The same applies at the piano. If you only ever practice from the beginning, your brain only has evidence that you can start the piece well. It doesn’t have evidence that you can recover from a mistake in the middle of a piece (in fact, it might have opposing evidence), or maintain focus when slightly distracted.
That’s why many players feel confident alone but uncertain when recording or playing for someone else. This is because the situation changes, and you need to begin to build enough evidence in that context too. Which means more successful performing equals more confidence when performing.

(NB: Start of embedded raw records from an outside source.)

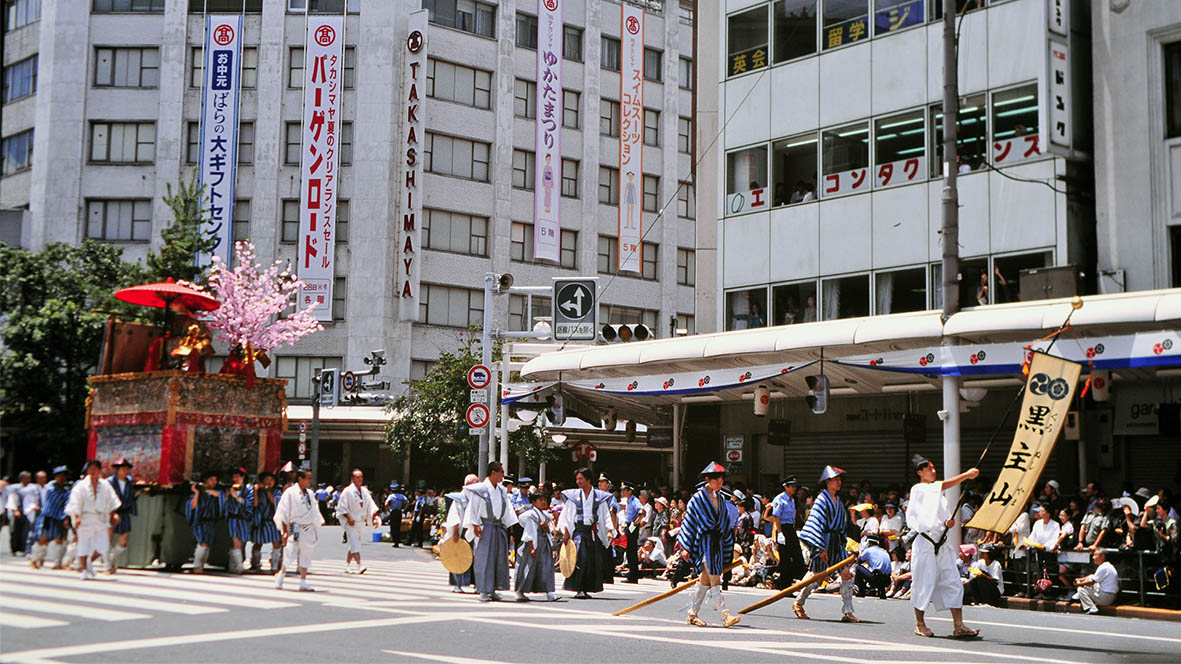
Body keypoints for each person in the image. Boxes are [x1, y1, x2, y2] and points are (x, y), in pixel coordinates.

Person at [907, 458, 980, 638]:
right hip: (925, 543)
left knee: (953, 581)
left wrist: (947, 522)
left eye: (933, 467)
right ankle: (920, 623)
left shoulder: (939, 495)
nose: (933, 471)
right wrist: (966, 475)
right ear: (920, 472)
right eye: (929, 468)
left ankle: (958, 625)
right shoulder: (919, 489)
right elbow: (940, 486)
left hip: (942, 543)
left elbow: (942, 516)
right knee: (923, 582)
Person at [678, 462, 740, 628]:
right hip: (704, 542)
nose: (719, 483)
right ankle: (724, 614)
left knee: (705, 581)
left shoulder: (720, 498)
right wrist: (685, 547)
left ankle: (692, 613)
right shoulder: (698, 498)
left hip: (716, 542)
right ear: (708, 479)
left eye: (721, 480)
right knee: (715, 579)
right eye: (716, 480)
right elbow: (689, 522)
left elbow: (725, 523)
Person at [796, 465, 859, 622]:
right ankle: (798, 603)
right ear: (827, 481)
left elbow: (842, 525)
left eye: (839, 479)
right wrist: (819, 547)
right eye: (835, 479)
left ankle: (848, 612)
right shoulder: (821, 500)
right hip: (823, 541)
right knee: (816, 578)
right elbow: (814, 524)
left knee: (847, 575)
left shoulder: (838, 501)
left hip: (837, 543)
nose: (838, 482)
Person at [463, 461, 519, 602]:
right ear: (493, 473)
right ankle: (482, 589)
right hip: (485, 527)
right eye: (501, 472)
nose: (503, 475)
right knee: (484, 559)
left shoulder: (501, 490)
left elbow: (507, 510)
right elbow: (473, 508)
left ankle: (493, 589)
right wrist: (474, 524)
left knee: (498, 559)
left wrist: (510, 528)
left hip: (499, 526)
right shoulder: (480, 489)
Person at [560, 467, 615, 598]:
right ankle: (578, 588)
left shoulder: (598, 497)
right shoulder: (574, 496)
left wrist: (609, 530)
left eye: (581, 479)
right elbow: (567, 515)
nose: (578, 481)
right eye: (577, 479)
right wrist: (566, 532)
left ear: (588, 480)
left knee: (591, 561)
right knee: (580, 559)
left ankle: (587, 587)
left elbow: (605, 515)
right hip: (579, 532)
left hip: (592, 532)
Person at [65, 460, 122, 580]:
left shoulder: (105, 485)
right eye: (90, 468)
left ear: (100, 470)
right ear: (87, 470)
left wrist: (113, 515)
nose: (93, 471)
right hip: (85, 516)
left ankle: (89, 562)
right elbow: (75, 502)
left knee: (103, 545)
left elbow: (112, 500)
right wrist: (77, 517)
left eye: (96, 468)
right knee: (83, 543)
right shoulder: (81, 486)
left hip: (100, 517)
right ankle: (83, 569)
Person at [274, 469, 324, 591]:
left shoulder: (311, 494)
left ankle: (303, 581)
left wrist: (318, 522)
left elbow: (315, 510)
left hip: (308, 527)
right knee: (289, 554)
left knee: (306, 555)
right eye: (308, 478)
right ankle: (281, 577)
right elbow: (282, 512)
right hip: (295, 526)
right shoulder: (290, 493)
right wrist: (285, 531)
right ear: (300, 479)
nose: (310, 480)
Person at [514, 491, 559, 602]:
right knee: (528, 567)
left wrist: (546, 528)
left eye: (544, 499)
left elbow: (551, 531)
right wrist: (532, 548)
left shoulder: (546, 515)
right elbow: (529, 532)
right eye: (540, 500)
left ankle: (549, 592)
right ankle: (520, 591)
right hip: (533, 543)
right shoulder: (531, 515)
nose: (543, 502)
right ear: (533, 502)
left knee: (547, 567)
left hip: (544, 543)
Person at [336, 468, 381, 574]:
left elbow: (370, 505)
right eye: (357, 477)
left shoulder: (364, 491)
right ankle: (359, 565)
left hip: (361, 521)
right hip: (351, 521)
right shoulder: (347, 491)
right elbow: (341, 506)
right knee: (354, 543)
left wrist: (374, 517)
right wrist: (348, 517)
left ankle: (347, 565)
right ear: (352, 478)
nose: (360, 479)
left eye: (361, 477)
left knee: (354, 544)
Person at [443, 474, 480, 593]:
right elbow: (454, 517)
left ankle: (477, 584)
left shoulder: (477, 498)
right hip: (461, 531)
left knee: (476, 557)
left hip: (474, 531)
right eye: (475, 482)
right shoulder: (458, 499)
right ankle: (457, 584)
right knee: (457, 557)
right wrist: (455, 532)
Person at [31, 466, 71, 570]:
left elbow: (67, 505)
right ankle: (35, 559)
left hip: (59, 518)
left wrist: (67, 517)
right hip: (47, 517)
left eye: (63, 476)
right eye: (59, 476)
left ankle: (58, 563)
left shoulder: (66, 491)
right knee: (43, 539)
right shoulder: (49, 488)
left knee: (59, 540)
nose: (61, 478)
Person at [769, 475, 806, 588]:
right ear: (785, 487)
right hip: (783, 529)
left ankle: (782, 580)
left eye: (795, 486)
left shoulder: (792, 500)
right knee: (785, 558)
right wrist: (779, 533)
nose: (794, 489)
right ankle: (784, 584)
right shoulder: (780, 499)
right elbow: (776, 517)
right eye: (791, 486)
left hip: (790, 529)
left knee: (798, 557)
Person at [185, 470, 224, 574]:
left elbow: (218, 495)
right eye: (211, 479)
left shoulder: (216, 492)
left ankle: (201, 565)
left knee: (208, 544)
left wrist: (205, 489)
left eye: (215, 480)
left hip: (210, 522)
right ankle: (196, 566)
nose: (214, 482)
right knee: (202, 543)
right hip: (200, 521)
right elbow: (193, 506)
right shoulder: (199, 492)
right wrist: (197, 492)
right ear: (206, 480)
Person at [105, 458, 137, 573]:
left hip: (124, 512)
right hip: (110, 511)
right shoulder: (109, 482)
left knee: (124, 539)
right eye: (123, 468)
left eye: (127, 469)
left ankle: (111, 558)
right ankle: (108, 566)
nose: (125, 471)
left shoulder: (129, 482)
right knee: (107, 539)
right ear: (117, 470)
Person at [252, 471, 283, 573]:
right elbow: (255, 504)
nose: (269, 482)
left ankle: (274, 565)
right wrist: (256, 491)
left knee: (276, 543)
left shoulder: (277, 492)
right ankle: (256, 564)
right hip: (261, 520)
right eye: (266, 480)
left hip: (272, 521)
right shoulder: (259, 492)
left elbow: (275, 502)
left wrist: (268, 491)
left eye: (271, 480)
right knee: (258, 543)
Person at [225, 467, 253, 574]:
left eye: (238, 476)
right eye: (234, 476)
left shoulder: (248, 489)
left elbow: (249, 504)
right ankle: (239, 566)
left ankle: (232, 566)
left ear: (243, 477)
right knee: (236, 542)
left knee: (241, 543)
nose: (235, 478)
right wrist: (227, 496)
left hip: (243, 519)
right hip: (233, 519)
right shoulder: (229, 488)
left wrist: (237, 497)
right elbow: (224, 504)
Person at [1074, 549, 1119, 614]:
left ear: (1102, 557)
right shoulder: (1107, 566)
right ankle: (1077, 597)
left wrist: (1079, 584)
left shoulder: (1103, 567)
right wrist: (1080, 579)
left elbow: (1092, 582)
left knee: (1081, 589)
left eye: (1095, 555)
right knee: (1091, 577)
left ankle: (1092, 608)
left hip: (1106, 598)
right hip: (1110, 595)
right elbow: (1093, 577)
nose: (1093, 557)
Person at [7, 470, 39, 556]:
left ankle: (24, 548)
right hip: (17, 510)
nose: (28, 480)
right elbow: (12, 499)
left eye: (29, 478)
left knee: (26, 530)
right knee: (15, 530)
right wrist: (15, 510)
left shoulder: (32, 488)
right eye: (26, 478)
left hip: (27, 511)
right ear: (21, 479)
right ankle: (14, 548)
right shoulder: (15, 488)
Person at [620, 482, 644, 583]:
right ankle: (632, 574)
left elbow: (642, 512)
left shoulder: (634, 500)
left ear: (630, 491)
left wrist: (635, 524)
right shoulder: (629, 501)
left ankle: (633, 576)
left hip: (632, 527)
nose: (622, 492)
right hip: (628, 526)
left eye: (624, 490)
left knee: (632, 551)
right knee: (629, 551)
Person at [854, 535, 892, 599]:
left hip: (876, 579)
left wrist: (861, 553)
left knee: (858, 568)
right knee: (879, 571)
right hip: (887, 580)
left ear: (869, 543)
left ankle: (861, 591)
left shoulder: (868, 550)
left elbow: (859, 561)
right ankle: (882, 592)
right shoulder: (884, 551)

This is why trust is built by introducing small, controlled stress. It probably wouldn’t be a great experience if you perform for the first time playing a piece that is right on the edge of your ability, because adding the stress of a new context will likely push you over the edge. That means you have a negative experience and become even less confident.
So what can you do? Well, here are some things you can do in practice to help you gain that trust:
Start from random bars.
Play a section after deliberately stopping mid-phrase.
Record yourself and listen back. (Recording does add a little stress.)
Practice difficult parts with very intentional movement.
Practice continuing through mistakes when deliberately playing through a piece (not when isolating passages).
Interestingly, repetition alone doesn’t necessarily build trust. You can repeat a piece 50 times and still feel uncertain if you are only reinforcing one way of playing it. Trust improves when you deliberately strengthen weak points. Many players might think that trust comes from not making any mistakes. In reality, trust comes from knowing what to do when you make one and knowing that you will at least be able to do something.
If you know you can keep going after messing up by jumping ahead, jumping back, or making it up, then you know you have nothing to worry about.
3. Owning It
Another reason that you don’t trust your playing yet is that your standards might have slowly moved. You might be noticing more in the music, and what once felt impressive now feels kind of basic. That shift can create the illusion that you are not ready or stable in your playing. This is why it’s important to separate playing and practice. When pieces are in the “ready to perform” state, the difficulty of the piece is far less important, because you should know it in your fingers starting from any bar, regardless of what challenges that piece includes.
But confidence doesn’t just come from complete mastery (I often make many mistakes when playing). It comes from being okay with mistakes as well. In fact, I think many musicians are waiting to feel confident. They think trust will just happen once everything feels easy and effortless, but confidence is really just a product of repeated exposure to the situation in which you don’t feel confident.
The more you perform and realise that you can get yourself out of a tricky situation, the less nervous you become and the more you are able to perform at a high level.